Collected data:
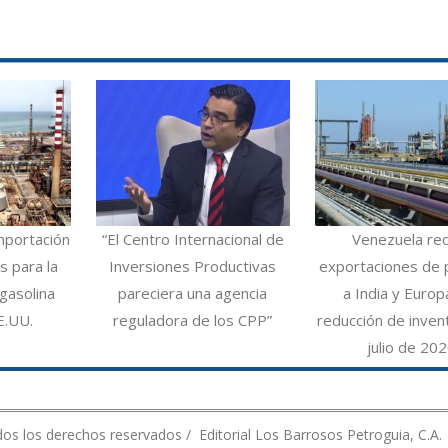
mportación
“El Centro Internacional de
Venezuela re
 para la
Inversiones Productivas
exportaciones de 
gasolina
pareciera una agencia
a India y Europ
E.UU.
reguladora de los CPP”
reducción de inven
julio de 20
os los derechos reservados / Editorial Los Barrosos Petroguia, C.A.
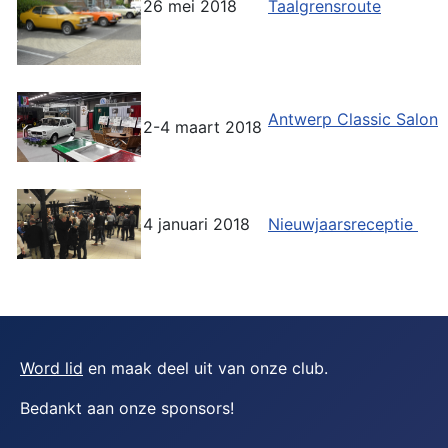
26 mei 2018
Taalgrensroute
Antwerp Classic Salon
2-4 maart 2018
4 januari 2018
Nieuwjaarsreceptie
Word lid
en maak deel uit van onze club.
Bedankt aan onze sponsors
!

- _Action item_
Reproduce every line of text from all of the rows above without any changes, and leave the pictures out of your answer.

- _Exercise response_
mportación
“El Centro Internacional de
Venezuela re
 para la
Inversiones Productivas
exportaciones de 
gasolina
pareciera una agencia
a India y Europ
E.UU.
reguladora de los CPP”
reducción de inven
julio de 20
os los derechos reservados / Editorial Los Barrosos Petroguia, C.A.
26 mei 2018
Taalgrensroute
Antwerp Classic Salon
2-4 maart 2018
4 januari 2018
Nieuwjaarsreceptie
Word lid
en maak deel uit van onze club.
Bedankt aan onze sponsors
!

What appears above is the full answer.